И находит-таки, каналья, удобный случай — ночью, когда Шура укрывает ее, она сквозь сон говорит ему:
— Папа, прости меня, пожалуйста!
И Шура не может устоять. Он говорит угрюмо:
— Ладно уж. Спи.
* * *
Когда Саше говорят: «Ты, Саша, в «Тарасе Бульбе», наверное, половину не поняла», — она отвечает: «А вот и нет! Всё поняла! Мне же не два месяца, чтоб читать какие-нибудь “Ладушки”».

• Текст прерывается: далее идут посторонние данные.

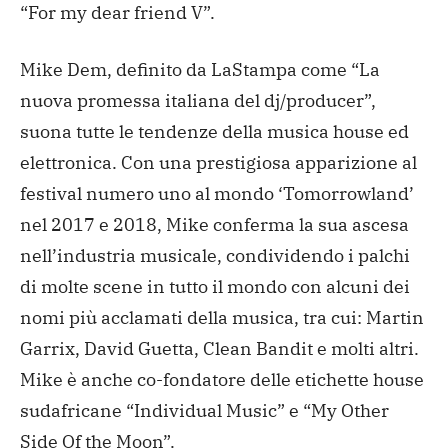
“For my dear friend V”.
Mike Dem, definito da LaStampa come “La
nuova promessa italiana del dj/producer”,
suona tutte le tendenze della musica house ed
elettronica. Con una prestigiosa apparizione al
festival numero uno al mondo ‘Tomorrowland’
nel 2017 e 2018, Mike conferma la sua ascesa
nell’industria musicale, condividendo i palchi
di molte scene in tutto il mondo con alcuni dei
nomi più acclamati della musica, tra cui: Martin
Garrix, David Guetta, Clean Bandit e molti altri.
Mike è anche co-fondatore delle etichette house
sudafricane “Individual Music” e “My Other
Side Of the Moon”.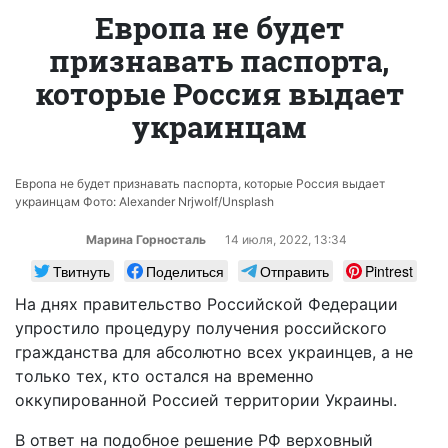
Европа не будет
признавать паспорта,
которые Россия выдает
украинцам
Европа не будет признавать паспорта, которые Россия выдает
украинцам Фото: Alexander Nrjwolf/Unsplash
Марина Горносталь
14 июля, 2022, 13:34
Твитнуть
Поделиться
Отправить
Pintrest
На днях правительство Российской Федерации
упростило процедуру получения российского
гражданства для абсолютно всех украинцев, а не
только тех, кто остался на временно
оккупированной Россией территории Украины.
В ответ на подобное решение РФ верховный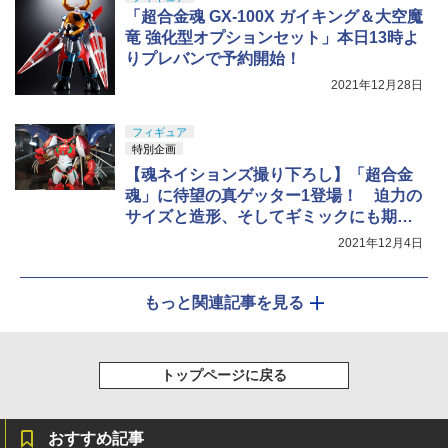
「超合金魂 GX-100X ガイキング＆大空魔
竜 強化型オプションセット」本日13時よ
りプレバンで予約開始！
2021年12月28日
フィギュア
特別企画
【魂ネイションズ撮り下ろし】「超合金
魂」に待望の真ゲッター1登場！ 迫力の
サイズと造形、そしてギミックにも期
待！
2021年12月4日
もっと関連記事を見る
トップページに戻る
おすすめ記事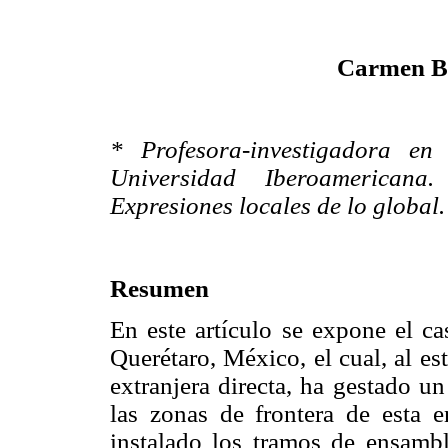
Carmen Bu
* Profesora-investigadora en
Universidad Iberoamericana.
Expresiones locales de lo global.
Resumen
En este artículo se expone el ca
Querétaro, México, el cual, al est
extranjera directa, ha gestado u
las zonas de frontera de esta e
instalado los tramos de ensambl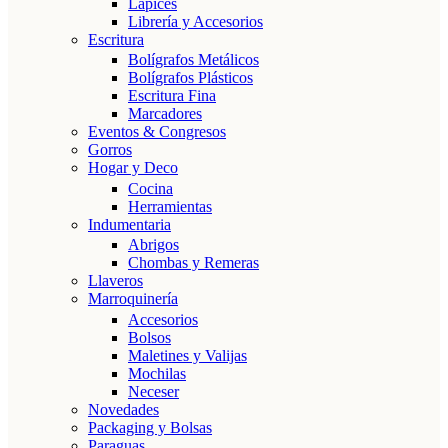
Lápices
Librería y Accesorios
Escritura
Bolígrafos Metálicos
Bolígrafos Plásticos
Escritura Fina
Marcadores
Eventos & Congresos
Gorros
Hogar y Deco
Cocina
Herramientas
Indumentaria
Abrigos
Chombas y Remeras
Llaveros
Marroquinería
Accesorios
Bolsos
Maletines y Valijas
Mochilas
Neceser
Novedades
Packaging y Bolsas
Paraguas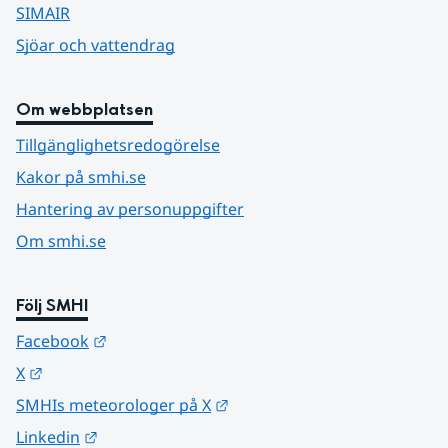
SIMAIR
Sjöar och vattendrag
Om webbplatsen
Tillgänglighetsredogörelse
Kakor på smhi.se
Hantering av personuppgifter
Om smhi.se
Följ SMHI
Länk till annan webbplats.
Facebook
Länk till annan webbplats.
X
Länk till annan webbplats.
SMHIs meteorologer på X
Länk till annan webbplats.
Linkedin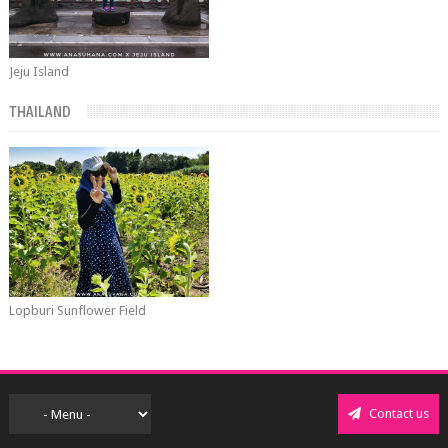
Jeju Island
THAILAND
Lopburi Sunflower Field
Contact us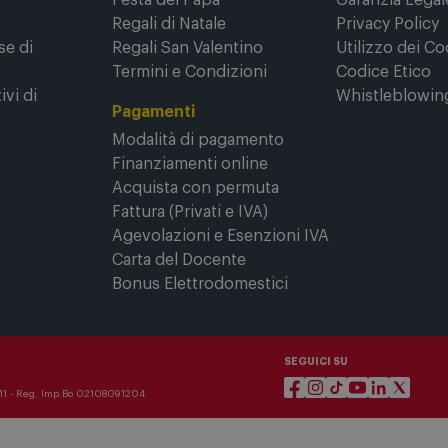
ine
Promozioni
Sicurezza e T
Comet
Outlet
Condizioni gene
ne
Black Friday
vendita
Festa del Papà
Garanzia Legal
Regali di Natale
Privacy Policy
se di
Regali San Valentino
Utilizzo dei Co
Termini e Condizioni
Codice Etico
ivi di
Whistleblowin
Pagamenti
Modalità di pagamento
Finanziamenti online
Acquista con permuta
Fattura (Privati e IVA)
Agevolazioni e Esenzioni IVA
Carta del Docente
Bonus Elettrodomestici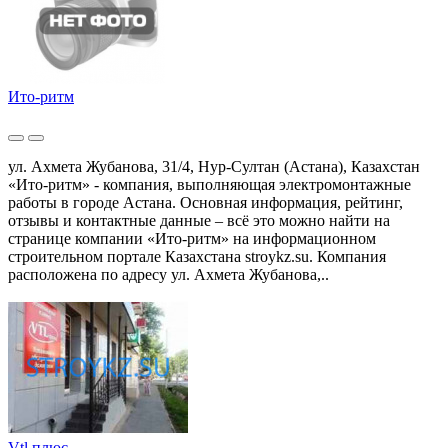
Ито-ритм
ул. Ахмета Жубанова, 31/4, Нур-Султан (Астана), Казахстан
«Ито-ритм» - компания, выполняющая электромонтажные
работы в городе Астана. Основная информация, рейтинг,
отзывы и контактные данные – всё это можно найти на
странице компании «Ито-ритм» на информационном
строительном портале Казахстана stroykz.su. Компания
расположена по адресу ул. Ахмета Жубанова,..
Vtl плюс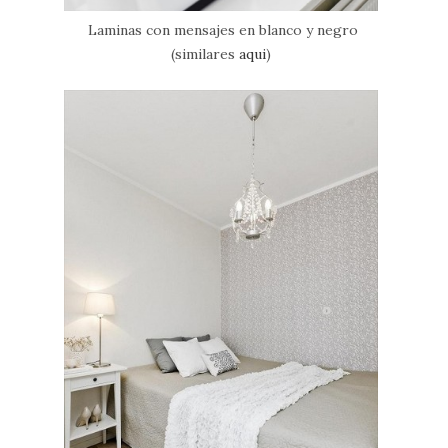
Laminas con mensajes en blanco y negro
(similares
aqui
)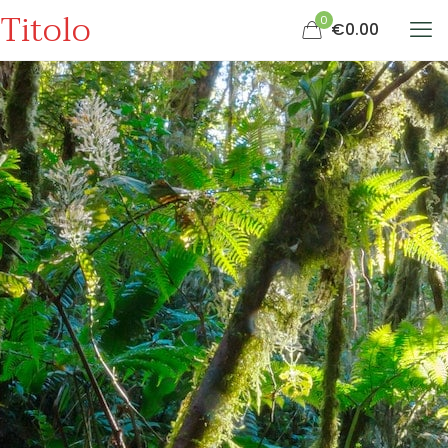
Titolo
0
€0.00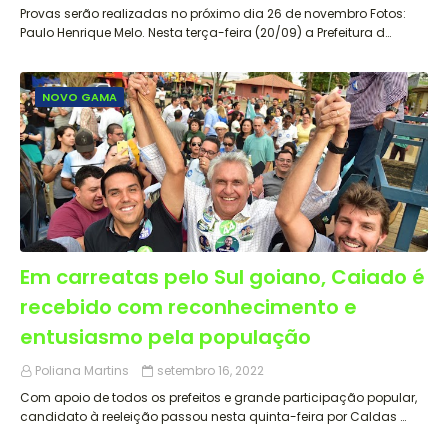
Provas serão realizadas no próximo dia 26 de novembro Fotos:
Paulo Henrique Melo. Nesta terça-feira (20/09) a Prefeitura d…
NOVO GAMA
Em carreatas pelo Sul goiano, Caiado é
recebido com reconhecimento e
entusiasmo pela população
Poliana Martins
setembro 16, 2022
Com apoio de todos os prefeitos e grande participação popular,
candidato à reeleição passou nesta quinta-feira por Caldas …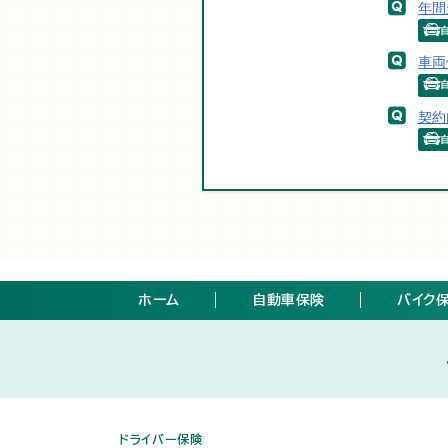
年間
車両
契約
ホーム
自動車保険
バイク
ドライバー保険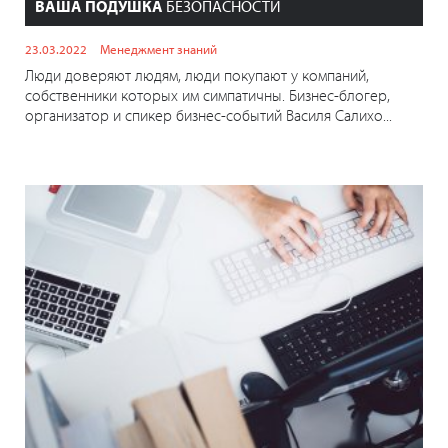
ВАША ПОДУШКА
БЕЗОПАСНОСТИ
23.03.2022
Менеджмент знаний
Люди доверяют людям, люди покупают у компаний,
собственники которых им симпатичны. Бизнес-блогер,
организатор и спикер бизнес-событий Василя Салихо...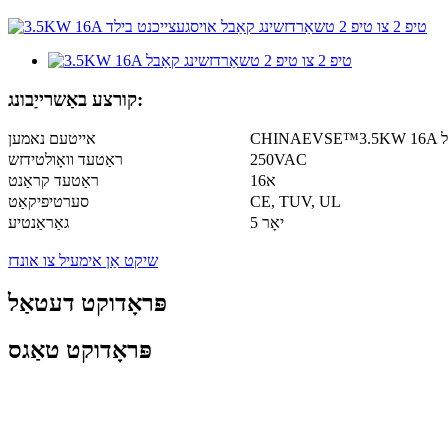
קורצע באַשרייַבונג:
אייטעם נאמען
250VAC
ראַטעד וואָולטידזש
16א
ראַטעד קראַנט
CE, TUV, UL
סערטיפיקאַט
5 יאָר
גאַראַנטיע
שיקט אַן אימעיל צו אונדז
פּראָדוקט דעטאַל
פּראָדוקט טאַגס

Ни на какие Шурины провокации, спрашивавшего, женился ли Тарас на Бульбе, она не пошла.
* * *
Галя:
— Мама, когда я раньше читала слова: «Я памятник себе воздвиг нерукотворный», — я думала, что Пушкин хвастается, воображает. Но теперь я понимаю…
* * *
Сажусь работать и велю детям не приставать. Немного погодя Саша осторожно:
— Мама, ты сосредоточена? Можно тебя спросить?
* * *
Галина записка:
«Мамочка! Мне попался 9 билет — приставки, их правописание. Я утром повторила их. Они мне и попали. Стала я говорить приставки, меня остановили. Молодец! Видно, что знаешь. Сказала басню. Получила 5. Меня похвалили. Я разбирала такое предложение: “Дома в ту пору без дела злая мачеха сидела перед зеркальцем своим и беседовала с ним”. Мне поставили 5».
25 июня 49.
Саша:
— Мама, ты нас ненавидишь за то, что мы с Галей живем недружно. А мне надо, чтобы ты нас навидела.
* * *
Мы с Галей ходили встречать Ниночку. Ее привезли друзья. На вокзале она долго оглядывалась, искала глазами маму, но ни о чем не спросила. Видно, она надеялась, что мама ждет ее у нас. Но у нас ее не было. Галя умыла Ниночку, я накрыла на стол. Усадив Ниночку, я увидела, что по лицу у нее текут слезы. Я впервые видела, чтоб четырехлетний ребенок плакал вот так: горько, молча.
Ниночка и Марик (Бубик) Серманы. 1948 г. Ниночка и Марик (Бубик) Серманы. Лето 1949 г. * * *
За Ниночкой приехала бабушка и увезла ее к себе в Одессу.